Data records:
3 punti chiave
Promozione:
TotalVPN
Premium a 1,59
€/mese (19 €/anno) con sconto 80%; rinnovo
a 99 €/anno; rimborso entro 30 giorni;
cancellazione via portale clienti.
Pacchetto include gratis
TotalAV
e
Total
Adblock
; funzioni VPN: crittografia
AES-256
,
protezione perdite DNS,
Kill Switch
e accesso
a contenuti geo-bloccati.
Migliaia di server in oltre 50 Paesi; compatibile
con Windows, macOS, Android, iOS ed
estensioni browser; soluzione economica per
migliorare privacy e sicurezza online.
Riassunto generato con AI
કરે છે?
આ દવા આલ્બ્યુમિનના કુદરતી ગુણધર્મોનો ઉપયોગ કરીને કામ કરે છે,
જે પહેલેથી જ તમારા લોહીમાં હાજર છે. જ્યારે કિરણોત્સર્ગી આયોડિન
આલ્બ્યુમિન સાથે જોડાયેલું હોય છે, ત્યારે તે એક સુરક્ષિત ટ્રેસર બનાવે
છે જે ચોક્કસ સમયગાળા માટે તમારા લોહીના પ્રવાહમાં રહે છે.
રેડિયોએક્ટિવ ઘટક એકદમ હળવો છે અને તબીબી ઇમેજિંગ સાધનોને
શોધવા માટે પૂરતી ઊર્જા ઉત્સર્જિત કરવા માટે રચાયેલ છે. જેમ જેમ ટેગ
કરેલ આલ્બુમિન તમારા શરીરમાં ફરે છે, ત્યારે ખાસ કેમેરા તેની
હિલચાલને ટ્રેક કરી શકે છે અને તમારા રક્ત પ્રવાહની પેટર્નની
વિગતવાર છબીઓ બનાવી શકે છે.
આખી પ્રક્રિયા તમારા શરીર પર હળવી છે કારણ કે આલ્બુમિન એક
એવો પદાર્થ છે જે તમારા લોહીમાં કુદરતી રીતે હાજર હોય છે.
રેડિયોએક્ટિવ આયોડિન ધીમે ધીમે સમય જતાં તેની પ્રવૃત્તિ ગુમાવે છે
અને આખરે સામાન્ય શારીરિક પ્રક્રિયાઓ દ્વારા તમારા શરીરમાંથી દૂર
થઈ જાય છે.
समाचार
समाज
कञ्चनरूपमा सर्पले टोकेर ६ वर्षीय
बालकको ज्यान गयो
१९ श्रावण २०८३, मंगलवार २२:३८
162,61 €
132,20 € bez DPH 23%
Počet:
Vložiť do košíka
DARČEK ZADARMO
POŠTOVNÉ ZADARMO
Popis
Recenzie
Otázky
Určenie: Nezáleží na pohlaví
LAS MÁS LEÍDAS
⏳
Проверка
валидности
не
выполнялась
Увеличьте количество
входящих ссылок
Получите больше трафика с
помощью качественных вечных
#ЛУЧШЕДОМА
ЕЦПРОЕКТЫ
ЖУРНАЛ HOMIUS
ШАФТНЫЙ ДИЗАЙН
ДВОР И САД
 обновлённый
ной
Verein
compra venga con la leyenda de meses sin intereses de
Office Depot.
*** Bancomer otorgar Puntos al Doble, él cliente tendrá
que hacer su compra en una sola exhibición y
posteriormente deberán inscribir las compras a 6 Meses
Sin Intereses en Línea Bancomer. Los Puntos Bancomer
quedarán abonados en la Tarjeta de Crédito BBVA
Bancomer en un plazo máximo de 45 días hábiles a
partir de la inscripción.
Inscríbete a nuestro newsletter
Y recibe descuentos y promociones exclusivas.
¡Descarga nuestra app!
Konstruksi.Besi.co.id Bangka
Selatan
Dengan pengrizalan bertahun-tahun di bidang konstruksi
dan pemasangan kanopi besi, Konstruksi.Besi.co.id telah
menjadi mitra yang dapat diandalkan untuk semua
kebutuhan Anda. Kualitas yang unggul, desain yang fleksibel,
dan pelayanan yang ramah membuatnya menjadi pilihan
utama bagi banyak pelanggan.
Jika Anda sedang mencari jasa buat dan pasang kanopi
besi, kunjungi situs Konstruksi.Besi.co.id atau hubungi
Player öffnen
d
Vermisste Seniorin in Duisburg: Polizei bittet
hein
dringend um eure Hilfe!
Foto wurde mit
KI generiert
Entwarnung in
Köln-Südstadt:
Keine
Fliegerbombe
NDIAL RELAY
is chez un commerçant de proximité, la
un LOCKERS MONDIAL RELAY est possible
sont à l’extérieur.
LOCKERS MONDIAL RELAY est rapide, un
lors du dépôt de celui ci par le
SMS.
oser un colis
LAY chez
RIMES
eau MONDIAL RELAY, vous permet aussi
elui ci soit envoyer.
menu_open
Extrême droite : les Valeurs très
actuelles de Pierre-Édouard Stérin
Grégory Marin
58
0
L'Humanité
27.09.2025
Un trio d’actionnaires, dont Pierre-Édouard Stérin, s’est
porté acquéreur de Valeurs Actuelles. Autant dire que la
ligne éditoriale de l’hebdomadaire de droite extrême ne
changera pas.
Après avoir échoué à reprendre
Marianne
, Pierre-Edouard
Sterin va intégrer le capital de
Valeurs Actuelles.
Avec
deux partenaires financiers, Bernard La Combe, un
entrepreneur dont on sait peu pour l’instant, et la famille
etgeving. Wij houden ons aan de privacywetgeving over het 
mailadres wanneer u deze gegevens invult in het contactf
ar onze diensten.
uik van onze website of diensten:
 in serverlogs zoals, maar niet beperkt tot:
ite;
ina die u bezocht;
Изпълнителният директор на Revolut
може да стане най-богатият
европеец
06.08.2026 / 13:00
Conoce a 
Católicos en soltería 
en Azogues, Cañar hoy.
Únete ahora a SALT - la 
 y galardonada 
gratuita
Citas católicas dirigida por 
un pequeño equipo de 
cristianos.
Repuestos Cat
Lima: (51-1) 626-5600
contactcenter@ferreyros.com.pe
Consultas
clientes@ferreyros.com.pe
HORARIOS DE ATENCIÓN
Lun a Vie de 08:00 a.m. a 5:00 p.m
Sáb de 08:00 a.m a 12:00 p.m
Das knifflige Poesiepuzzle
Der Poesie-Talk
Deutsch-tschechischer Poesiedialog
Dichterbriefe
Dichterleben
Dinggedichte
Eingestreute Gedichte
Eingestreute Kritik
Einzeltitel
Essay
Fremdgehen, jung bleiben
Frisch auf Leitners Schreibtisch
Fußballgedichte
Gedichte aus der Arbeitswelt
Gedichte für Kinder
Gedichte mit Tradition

**YOUR GOAL:** Rewrite the rows with every "ZADARMO" swapped for "GRATIS", leaving the rest unchanged.

**RESULT FOR THIS TASK:**
3 punti chiave
Promozione:
TotalVPN
Premium a 1,59
€/mese (19 €/anno) con sconto 80%; rinnovo
a 99 €/anno; rimborso entro 30 giorni;
cancellazione via portale clienti.
Pacchetto include gratis
TotalAV
e
Total
Adblock
; funzioni VPN: crittografia
AES-256
,
protezione perdite DNS,
Kill Switch
e accesso
a contenuti geo-bloccati.
Migliaia di server in oltre 50 Paesi; compatibile
con Windows, macOS, Android, iOS ed
estensioni browser; soluzione economica per
migliorare privacy e sicurezza online.
Riassunto generato con AI
કરે છે?
આ દવા આલ્બ્યુમિનના કુદરતી ગુણધર્મોનો ઉપયોગ કરીને કામ કરે છે,
જે પહેલેથી જ તમારા લોહીમાં હાજર છે. જ્યારે કિરણોત્સર્ગી આયોડિન
આલ્બ્યુમિન સાથે જોડાયેલું હોય છે, ત્યારે તે એક સુરક્ષિત ટ્રેસર બનાવે
છે જે ચોક્કસ સમયગાળા માટે તમારા લોહીના પ્રવાહમાં રહે છે.
રેડિયોએક્ટિવ ઘટક એકદમ હળવો છે અને તબીબી ઇમેજિંગ સાધનોને
શોધવા માટે પૂરતી ઊર્જા ઉત્સર્જિત કરવા માટે રચાયેલ છે. જેમ જેમ ટેગ
કરેલ આલ્બુમિન તમારા શરીરમાં ફરે છે, ત્યારે ખાસ કેમેરા તેની
હિલચાલને ટ્રેક કરી શકે છે અને તમારા રક્ત પ્રવાહની પેટર્નની
વિગતવાર છબીઓ બનાવી શકે છે.
આખી પ્રક્રિયા તમારા શરીર પર હળવી છે કારણ કે આલ્બુમિન એક
એવો પદાર્થ છે જે તમારા લોહીમાં કુદરતી રીતે હાજર હોય છે.
રેડિયોએક્ટિવ આયોડિન ધીમે ધીમે સમય જતાં તેની પ્રવૃત્તિ ગુમાવે છે
અને આખરે સામાન્ય શારીરિક પ્રક્રિયાઓ દ્વારા તમારા શરીરમાંથી દૂર
થઈ જાય છે.
समाचार
समाज
कञ्चनरूपमा सर्पले टोकेर ६ वर्षीय
बालकको ज्यान गयो
१९ श्रावण २०८३, मंगलवार २२:३८
162,61 €
132,20 € bez DPH 23%
Počet:
Vložiť do košíka
DARČEK GRATIS
POŠTOVNÉ GRATIS
Popis
Recenzie
Otázky
Určenie: Nezáleží na pohlaví
LAS MÁS LEÍDAS
⏳
Проверка
валидности
не
выполнялась
Увеличьте количество
входящих ссылок
Получите больше трафика с
помощью качественных вечных
#ЛУЧШЕДОМА
ЕЦПРОЕКТЫ
ЖУРНАЛ HOMIUS
ШАФТНЫЙ ДИЗАЙН
ДВОР И САД
 обновлённый
ной
Verein
compra venga con la leyenda de meses sin intereses de
Office Depot.
*** Bancomer otorgar Puntos al Doble, él cliente tendrá
que hacer su compra en una sola exhibición y
posteriormente deberán inscribir las compras a 6 Meses
Sin Intereses en Línea Bancomer. Los Puntos Bancomer
quedarán abonados en la Tarjeta de Crédito BBVA
Bancomer en un plazo máximo de 45 días hábiles a
partir de la inscripción.
Inscríbete a nuestro newsletter
Y recibe descuentos y promociones exclusivas.
¡Descarga nuestra app!
Konstruksi.Besi.co.id Bangka
Selatan
Dengan pengrizalan bertahun-tahun di bidang konstruksi
dan pemasangan kanopi besi, Konstruksi.Besi.co.id telah
menjadi mitra yang dapat diandalkan untuk semua
kebutuhan Anda. Kualitas yang unggul, desain yang fleksibel,
dan pelayanan yang ramah membuatnya menjadi pilihan
utama bagi banyak pelanggan.
Jika Anda sedang mencari jasa buat dan pasang kanopi
besi, kunjungi situs Konstruksi.Besi.co.id atau hubungi
Player öffnen
d
Vermisste Seniorin in Duisburg: Polizei bittet
hein
dringend um eure Hilfe!
Foto wurde mit
KI generiert
Entwarnung in
Köln-Südstadt:
Keine
Fliegerbombe
NDIAL RELAY
is chez un commerçant de proximité, la
un LOCKERS MONDIAL RELAY est possible
sont à l’extérieur.
LOCKERS MONDIAL RELAY est rapide, un
lors du dépôt de celui ci par le
SMS.
oser un colis
LAY chez
RIMES
eau MONDIAL RELAY, vous permet aussi
elui ci soit envoyer.
menu_open
Extrême droite : les Valeurs très
actuelles de Pierre-Édouard Stérin
Grégory Marin
58
0
L'Humanité
27.09.2025
Un trio d’actionnaires, dont Pierre-Édouard Stérin, s’est
porté acquéreur de Valeurs Actuelles. Autant dire que la
ligne éditoriale de l’hebdomadaire de droite extrême ne
changera pas.
Après avoir échoué à reprendre
Marianne
, Pierre-Edouard
Sterin va intégrer le capital de
Valeurs Actuelles.
Avec
deux partenaires financiers, Bernard La Combe, un
entrepreneur dont on sait peu pour l’instant, et la famille
etgeving. Wij houden ons aan de privacywetgeving over het 
mailadres wanneer u deze gegevens invult in het contactf
ar onze diensten.
uik van onze website of diensten:
 in serverlogs zoals, maar niet beperkt tot:
ite;
ina die u bezocht;
Изпълнителният директор на Revolut
може да стане най-богатият
европеец
06.08.2026 / 13:00
Conoce a 
Católicos en soltería 
en Azogues, Cañar hoy.
Únete ahora a SALT - la 
 y galardonada 
gratuita
Citas católicas dirigida por 
un pequeño equipo de 
cristianos.
Repuestos Cat
Lima: (51-1) 626-5600
contactcenter@ferreyros.com.pe
Consultas
clientes@ferreyros.com.pe
HORARIOS DE ATENCIÓN
Lun a Vie de 08:00 a.m. a 5:00 p.m
Sáb de 08:00 a.m a 12:00 p.m
Das knifflige Poesiepuzzle
Der Poesie-Talk
Deutsch-tschechischer Poesiedialog
Dichterbriefe
Dichterleben
Dinggedichte
Eingestreute Gedichte
Eingestreute Kritik
Einzeltitel
Essay
Fremdgehen, jung bleiben
Frisch auf Leitners Schreibtisch
Fußballgedichte
Gedichte aus der Arbeitswelt
Gedichte für Kinder
Gedichte mit Tradition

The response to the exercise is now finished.